Ne yazık ki, bugüne kadar bunu partiler başaramadı, lakin zaman içinde parti aparatlarına dönüşen ‘sivil toplum’ örgütlerinin de bu konuda başarılı bir imtihan verdikleri söylenemez. Son dönemde sendikalar arasında iyice gerilimli bir hal alan ayrılıklar da esas itibariyle kamu çalışanlarının ve toplumsal sorunların çözümüne ilişkin perspektif farklılıklarından da önce, destekçisi konumuna düştükleri iktidar ya da muhalefet partilerinin takındıkları pozisyonlardan neşet etmektedir.
Oysa biliyoruz ki, bugün mevcut siyasal iktidara ve onun peşinden sürüklenen sendikalara ya da diğer sivil toplum örgütlerine çoğu zaman bizim de katıldığımız bir takım eleştiriler getiren sendikalar, bugün eleştirdikleri davranışları geçmiş iktidarlar döneminde bizatihi kendileri sergilemekteydiler.
İşte sorunun temeline indiğimizde bu ilkesiz, tutarsız hareketlerin yer aldığını gözlemliyorum.
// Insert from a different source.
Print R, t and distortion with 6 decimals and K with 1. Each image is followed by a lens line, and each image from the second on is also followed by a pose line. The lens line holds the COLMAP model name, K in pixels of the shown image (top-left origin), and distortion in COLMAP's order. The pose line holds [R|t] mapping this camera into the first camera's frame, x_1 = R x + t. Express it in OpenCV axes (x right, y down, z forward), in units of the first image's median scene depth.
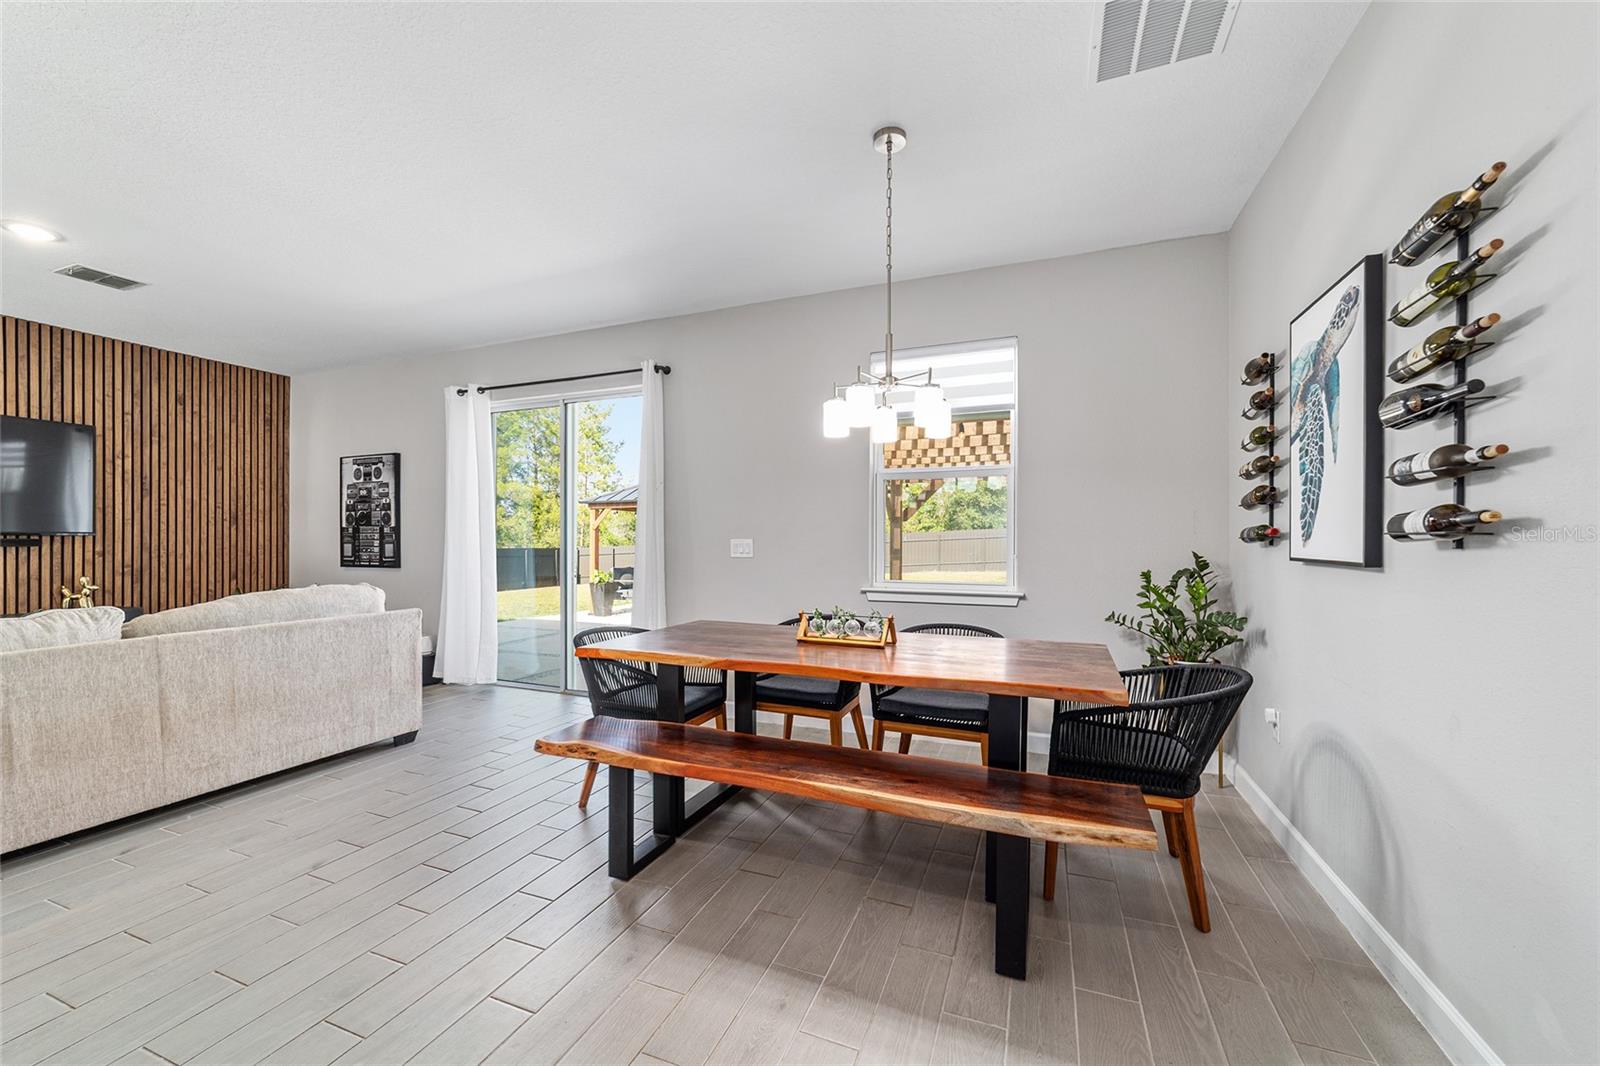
lens RADIAL K [[629.3, 0, 807.3], [0, 629.3, 558.6], [0, 0, 1]] dist [-0.002088, 0.000004]
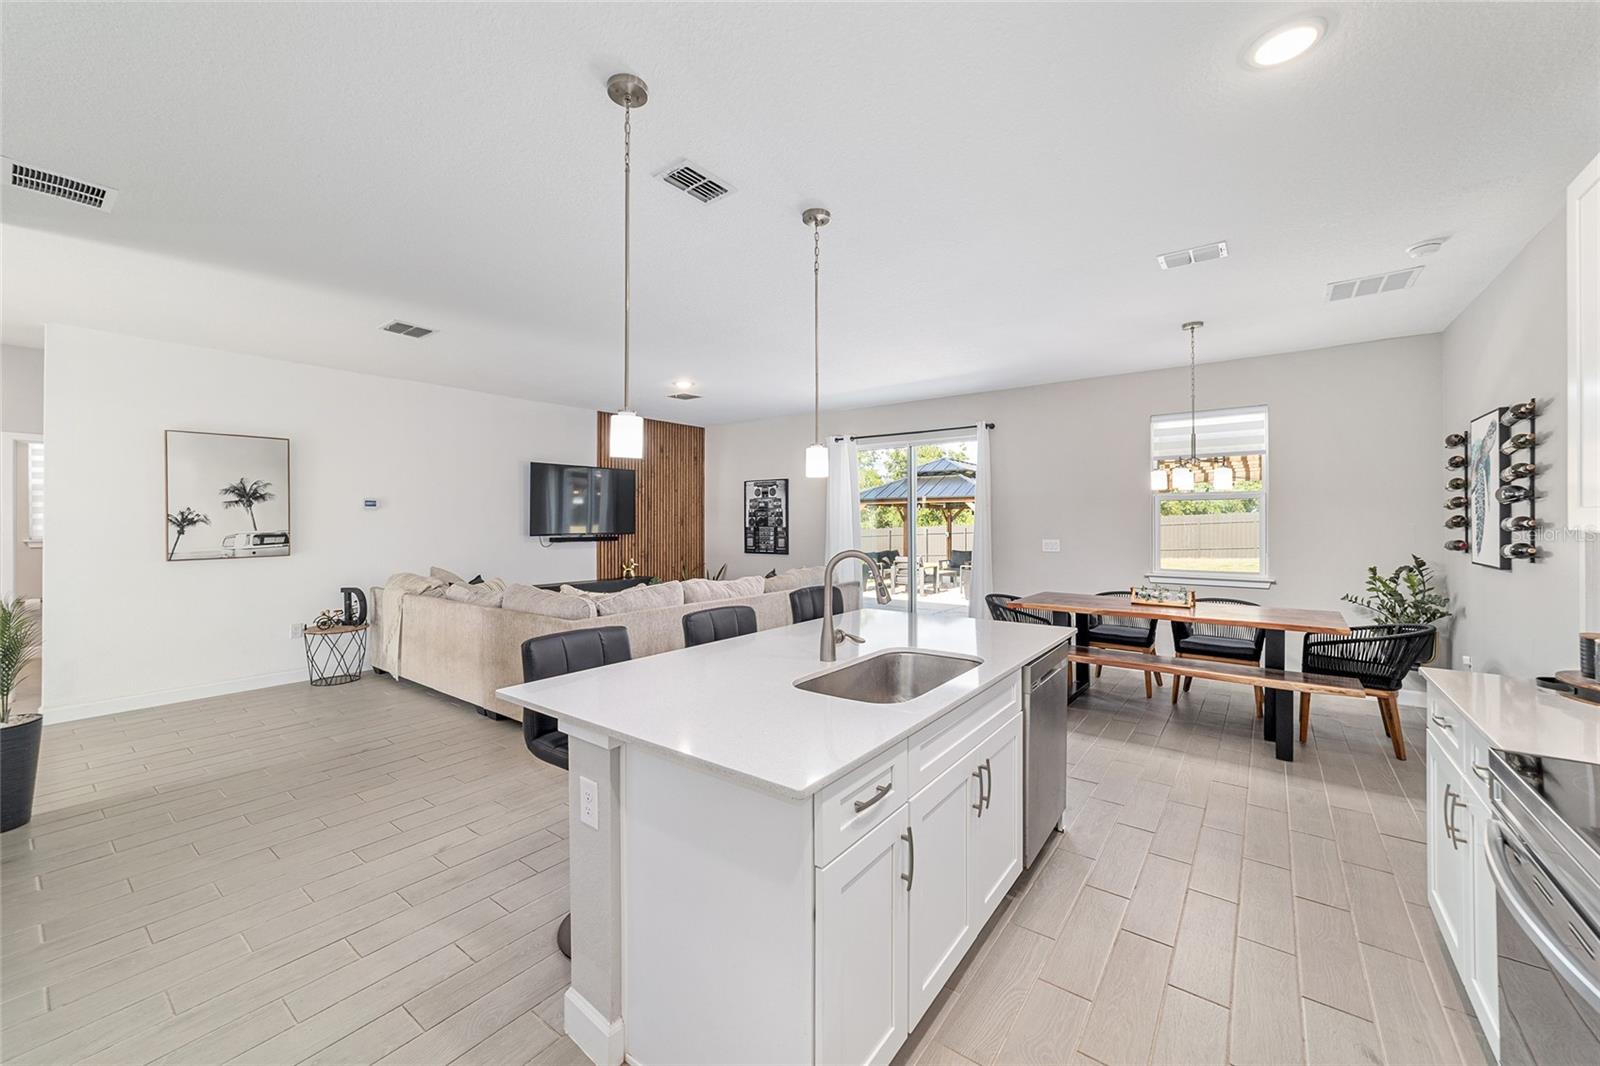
lens RADIAL K [[634.0, 0, 800.0], [0, 634.0, 533.0], [0, 0, 1]] dist [-0.004499, 0.006489]
pose [[0.960706, 0.001618, -0.277563, -0.343397], [-0.004578, 0.999939, -0.010019, -0.038462], [0.277530, 0.010896, 0.960655, -0.806675]]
Ve bu sebeple haddinden fazla tutarsızlıkları olanların ve hasbelkader bugün muhalefette görünenlerin, kendi görüşündeki siyasi partiler iktidardayken nasıl bir imtihan verdiklerini yeniden gözden geçirmelerini tavsiye ediyorum. Şayet geçmişteki hatalarını açık yüreklilikle ifade edebilir, özeleştirilerini paylaşabilirlerse, bugünkü eleştirilerindeki samimiyetlerine güven duyabilirim.
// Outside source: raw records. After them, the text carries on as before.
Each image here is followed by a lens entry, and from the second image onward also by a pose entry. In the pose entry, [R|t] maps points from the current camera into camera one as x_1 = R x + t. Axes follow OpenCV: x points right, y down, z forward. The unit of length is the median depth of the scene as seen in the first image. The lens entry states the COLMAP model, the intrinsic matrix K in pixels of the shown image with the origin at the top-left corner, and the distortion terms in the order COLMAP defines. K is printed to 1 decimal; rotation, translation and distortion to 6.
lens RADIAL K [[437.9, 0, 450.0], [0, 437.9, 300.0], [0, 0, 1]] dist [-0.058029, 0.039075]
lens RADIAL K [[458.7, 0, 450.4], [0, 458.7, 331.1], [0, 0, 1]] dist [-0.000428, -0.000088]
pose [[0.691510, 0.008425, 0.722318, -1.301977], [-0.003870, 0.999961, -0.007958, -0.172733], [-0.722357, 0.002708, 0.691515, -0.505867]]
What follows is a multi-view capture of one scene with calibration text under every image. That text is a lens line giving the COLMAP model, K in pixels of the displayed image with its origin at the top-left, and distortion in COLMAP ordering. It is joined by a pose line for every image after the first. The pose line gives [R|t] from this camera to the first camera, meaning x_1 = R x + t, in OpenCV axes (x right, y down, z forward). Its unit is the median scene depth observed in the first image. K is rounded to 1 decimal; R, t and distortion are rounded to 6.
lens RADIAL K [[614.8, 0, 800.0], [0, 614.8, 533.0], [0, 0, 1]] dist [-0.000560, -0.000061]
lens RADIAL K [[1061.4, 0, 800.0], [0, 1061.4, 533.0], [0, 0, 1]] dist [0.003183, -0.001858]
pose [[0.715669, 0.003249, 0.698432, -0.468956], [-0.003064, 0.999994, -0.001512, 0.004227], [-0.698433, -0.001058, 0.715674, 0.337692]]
Eğitim İlke-Sen olarak mevcut yönetmeliğin derhal kaldırılmasını istiyoruz; özellikle de başörtüsü yasağından ötürü. Bu fiili boykotun en çok tartışıldığı hususun da başörtüsü boyutu olduğu zaten görülüyor. Şayet bu konuda, başörtüsünün hükümet tarafından istismar edildiği görüşünü ileri sürüyorsanız –ki ben de bu iddiayı destekliyorum- yapacağınız tek şey olabilir; bu yasağın hemen kaldırılmasını istemek!
Başörtüsü sorununun kesin çözüme bağlanması; temel bir hakkın iadesi açısından önemli olduğu gibi, bu sorunu siyasi bir istismarın konusu olmaktan da çıkaracaktır. Böylece başörtüsü, bu konudaki özgürlük talebini kendi siyasal ajandasına bağlayan hükümetin elinde de daha fazla koz olamayacaktır. Bunu desteklemek yerine başörtüsüne her ne adına olursa olsun karşı çıkanlar, lütfen bugün eleştirdikleri siyasal akıldan ya da 12 Eylül’ün zihniyetinden ayrı durduklarını iddia etmesin; çünkü nihai tahlilde hepsi aynı kapıya çıkmaktadır:
Kendisinden olmayana yasakçı, baskıcı ve faşist; sadece kendisi gibi olanlara, kendisinden olanlara ‘özgürlükçü’dür. Benim tercihim, kendine özgürlükçü, kendine demokrat ya da kendine Müslüman her türlü aklı sonuna kadar reddetmekten yanadır.